I am trying to find an algorithm which would check for each edge in a given weighted undirected graph whether it belongs to any of the graph's Minimum Spanning Trees.

I have found many potential solutions to this problem, which use the cycle property of MSTs, that is (quoting Wikipedia): For any cycle C in the graph, if the weight of an edge e of C is larger than the individual weights of all other edges of C, then this edge cannot belong to a MST.

It is obvious to me how this property can be used to determine which edges can definitely not belong to any of the graph's MTSs, but I have doubts if the inverse of the cycle property is also true, that is if: For every cycle C in the graph, if the weight of an edge e of C is less or equal to the individual weight of any other edge of C, then this edge belongs to at least one MST.

In other words, is edge e not being the heaviest edge in every cycle containing e only a necessary condition, or a sufficient condition to e belonging to an MST?

If the above is false, then all I would want to see is a counterexample. If however this is true, could anybody prove why it is so?

Answer 1

If you want to test whether a specific edge belongs to some MST, you can use the following property.

Claim. An edge $e$ belongs some MST if and only if for every $\epsilon > 0$, if we reduce the weight of $e$ by $\epsilon$ then it belongs to all MSTs.

Proof. We first show that if $e$ belongs to some MST then for every $\epsilon > 0$, if we reduce the weight of $e$ by $\epsilon$ then it belongs to all MSTs.

Suppose that MSTs in the original graph have weight $w$. When we decrease the weight of $e$ by $\epsilon$, only trees containing $e$ have decreased weight. Since $e$ belongs to some MST, the new graph has MSTs of weight $w - \epsilon$, and all of them contain $e$.

We complete the proof by showing that if $e$ doesn't belong to any MST then for small enough $\epsilon > 0$, if we decrease the weight of $e$ by $\epsilon$ then $e$ still belongs to no MST. Indeed, suppose that MSTs in the original graph have weight $w$, and the lightest spanning tree containing $e$ has weight $w+\delta$ for $\delta > 0$. If we decrease the weight of $e$ by less than $\delta$, it still belongs to no MST. $\qquad \square$

I'll let you figure out how to use the claim to test whether $e$ belongs to some MST; it suffices to find one MST in one graph. The same approach seems wasteful if you want to test all edges. I'll leave you to ponder whether any optimization is possible in that case.

Answer 2

Yuval Filmus's ingenious answer, which shows a way to test whether a specific edge belongs to some MST, does not answer OP's question and request. The question is whether edge $e$ not being the heaviest edge in every cycle containing $e$ only a necessary condition, or a sufficient condition to $e$ belonging to an MST. The request is a counterexample or a proof.
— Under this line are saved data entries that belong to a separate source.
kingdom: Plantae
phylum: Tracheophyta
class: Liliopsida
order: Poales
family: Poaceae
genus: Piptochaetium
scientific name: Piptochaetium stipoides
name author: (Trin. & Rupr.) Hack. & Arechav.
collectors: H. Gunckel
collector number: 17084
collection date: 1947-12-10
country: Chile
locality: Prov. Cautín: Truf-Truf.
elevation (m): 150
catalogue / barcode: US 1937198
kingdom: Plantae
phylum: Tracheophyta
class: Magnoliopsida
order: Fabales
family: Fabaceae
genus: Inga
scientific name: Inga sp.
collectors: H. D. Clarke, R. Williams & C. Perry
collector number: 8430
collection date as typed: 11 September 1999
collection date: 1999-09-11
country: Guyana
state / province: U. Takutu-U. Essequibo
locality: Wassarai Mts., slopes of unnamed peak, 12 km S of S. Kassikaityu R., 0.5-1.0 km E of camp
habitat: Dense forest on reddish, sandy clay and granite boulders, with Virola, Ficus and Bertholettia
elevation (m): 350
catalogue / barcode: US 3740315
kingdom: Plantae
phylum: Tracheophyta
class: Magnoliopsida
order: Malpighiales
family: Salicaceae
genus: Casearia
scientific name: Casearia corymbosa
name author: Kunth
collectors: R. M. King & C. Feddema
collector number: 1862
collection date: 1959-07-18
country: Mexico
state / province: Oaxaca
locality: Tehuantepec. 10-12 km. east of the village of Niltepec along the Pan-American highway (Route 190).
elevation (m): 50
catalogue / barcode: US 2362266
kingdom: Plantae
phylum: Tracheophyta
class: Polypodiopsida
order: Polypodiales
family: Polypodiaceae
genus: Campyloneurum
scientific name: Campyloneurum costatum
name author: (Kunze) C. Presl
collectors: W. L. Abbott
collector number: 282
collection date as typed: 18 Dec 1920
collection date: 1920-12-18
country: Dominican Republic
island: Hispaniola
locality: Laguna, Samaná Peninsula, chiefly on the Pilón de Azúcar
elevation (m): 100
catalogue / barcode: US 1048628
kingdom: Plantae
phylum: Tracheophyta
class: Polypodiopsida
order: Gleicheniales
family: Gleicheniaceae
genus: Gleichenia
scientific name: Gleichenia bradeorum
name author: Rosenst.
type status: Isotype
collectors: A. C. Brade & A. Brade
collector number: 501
Here is my positive answer with proof, where I have actually proved that an edge is not in any MST if and only if it is is the unique heaviest edge in some cycle. In another word, for any edge $e$, $e$ is not the unique heaviest edge in any cycle if and only if $e$ belongs to an MST.

Here is a closely-related interesting fact. For any edge $e$, $e$ is not a heaviest edge in any cycle if and only if $e$ belongs to every MST. Together with the positive answer, this fact implies immediately the claim in Yuval Filmus's ingenious answer: An edge $e$ belongs some MST if and only if for every $ϵ\gt0$, if we reduce the weight of $e$ by $ϵ$ then it belongs to all MSTs.